Trevor Potter, president of Campaign Legal Center and a Republican former chairman of the Federal Election Commission, highlighted that "the aims of the Freedom to Vote Act—prohibiting partisan gerrymandering, protecting the freedom to vote, and increasing the transparency of money spent in federal elections—are supported by a significant majority of Americans, regardless of party."
While opposition to the Freedom to Vote Act has mostly come from GOP lawmakers, some Democrats have helped block it. Early last year, Democratic right-wing Sen. Joe Manchin (W.Va.), who is suspected of considering a 2024 presidential run, and Sen. Kyrsten Sinema (Ariz.), who switched from Democrat to Independent in December, teamed up with Republicans to kill a proposed change to the Senate filibuster that would have cleared the way for passing a voting rights package.
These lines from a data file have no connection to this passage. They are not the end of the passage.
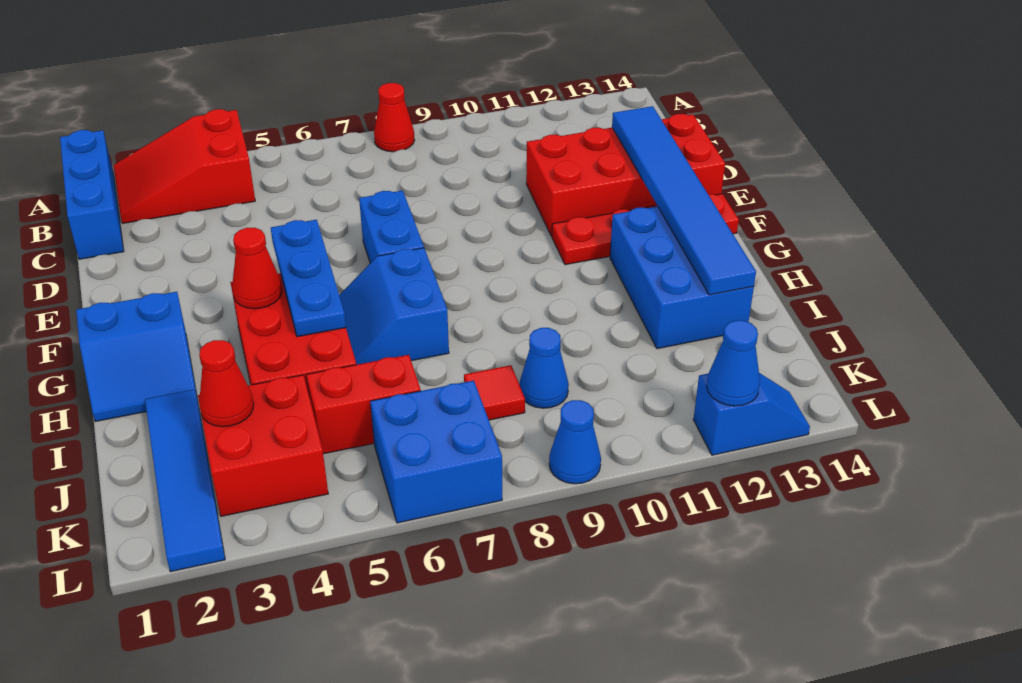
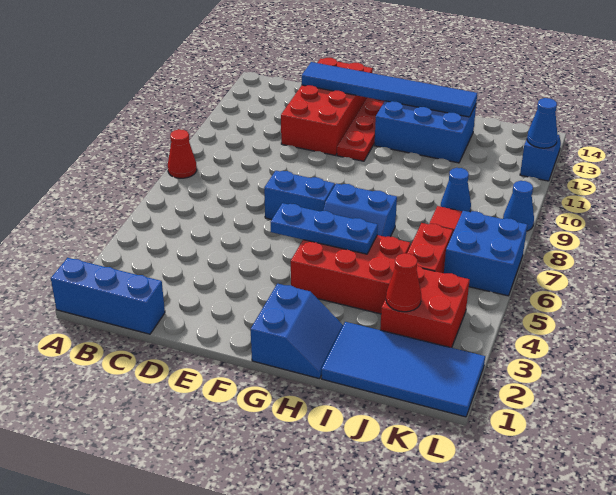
red slope A2:B4 level 1 top 4 -> none
red cone G4 level 2 -> none
blue tile I2:L2 level 1 -> blue tile I1:L2 level 1

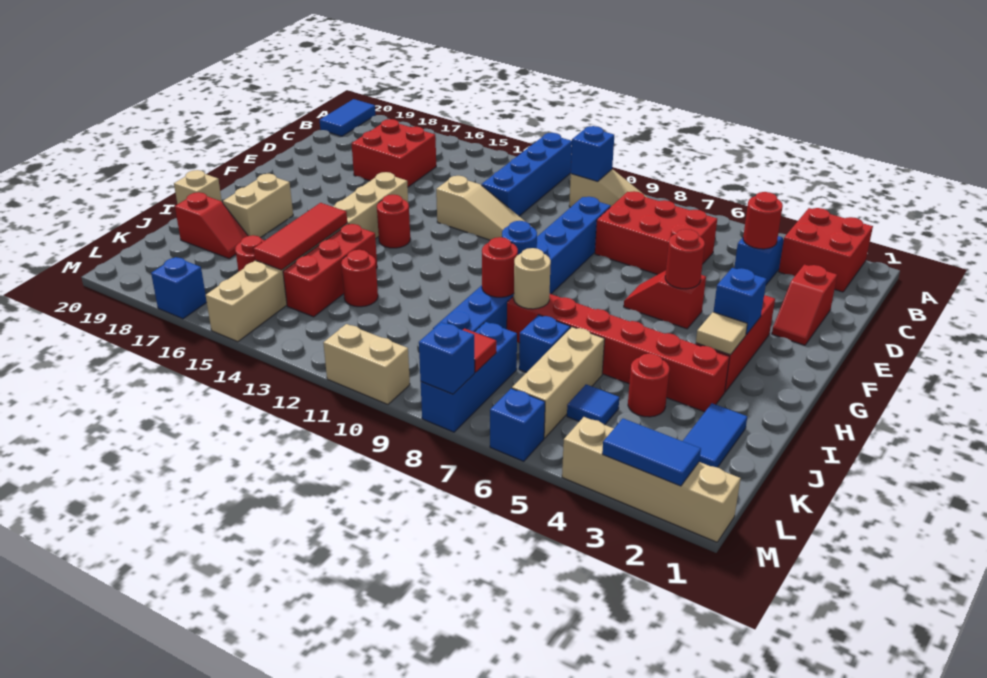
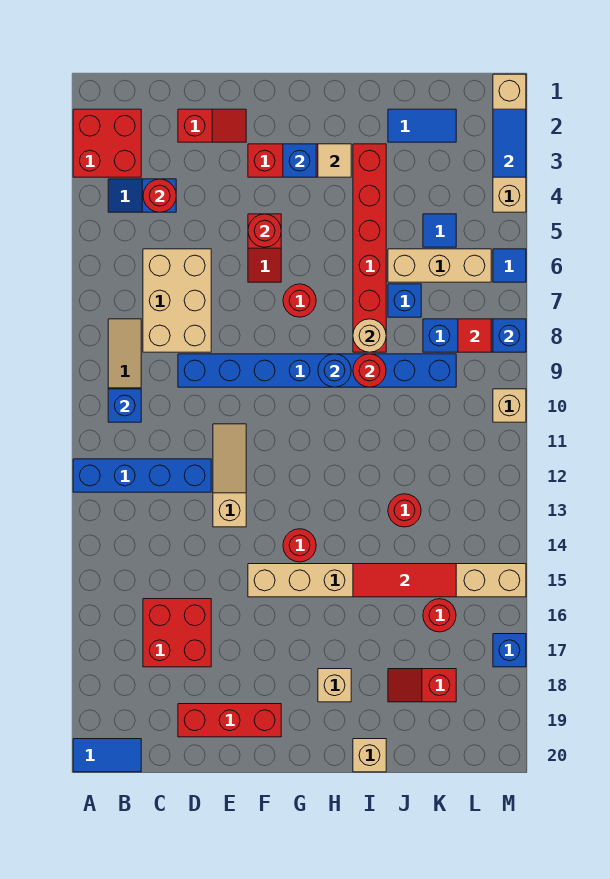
red brick C6:D8 level 1 -> tan brick C6:D8 level 1
tan brick H18:I18 level 1 -> tan brick H18 level 1
red brick I14:K14 level 1 -> red brick D19:F19 level 1
red round brick J4 level 1 -> red round brick G7 level 1
red slope J18:J19 level 1 top 19 -> red slope J18:K18 level 1 top K
blue brick M6 level 1 -> blue tile M6 level 1
tan brick M10:M11 level 1 -> tan brick M10 level 1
At the time, lawmakers were fighting to pass a megabill that included not only the Freedom to Vote Act but also the John R. Lewis Voting Rights Advancement Act, legislation named for a late Democratic congressman and civil rights icon. Some campaigners also emphasized the importance of the latter on Tuesday.
Leslie Proll, senior director of the voting rights program at the Leadership Conference on Civil and Human Rights, similarly stressed the importance of both bills.
"We urge both chambers of Congress to pass the Freedom to Vote Act so we can build a multiracial democracy that works for all of us," said Proll. "We also look forward to Congress reintroducing and passing the John R. Lewis Voting Rights Advancement Act to restore and strengthen the Voting Rights Act."
Common Cause interim co-president Marilyn Carpinteyro on Tuesday sent a letter to all members of Congress on behalf of her group and its more than 1.5 million members and supporters "in strong support of the Freedom to Vote Act and in strong opposition to the 'American Confidence in Elections' (ACE) Act," which was introduced by House Republicans earlier this month.
"The ACE Act is a giant step backward and would silence the voices of everyday Americans by putting up barriers to voting and by allowing millions of dollars more in secret money to infiltrate our political system," Carpinteyro wrote. "To strengthen free and fair elections and help get big, secret money out of politics, Congress must instead pass the Freedom to Vote Act."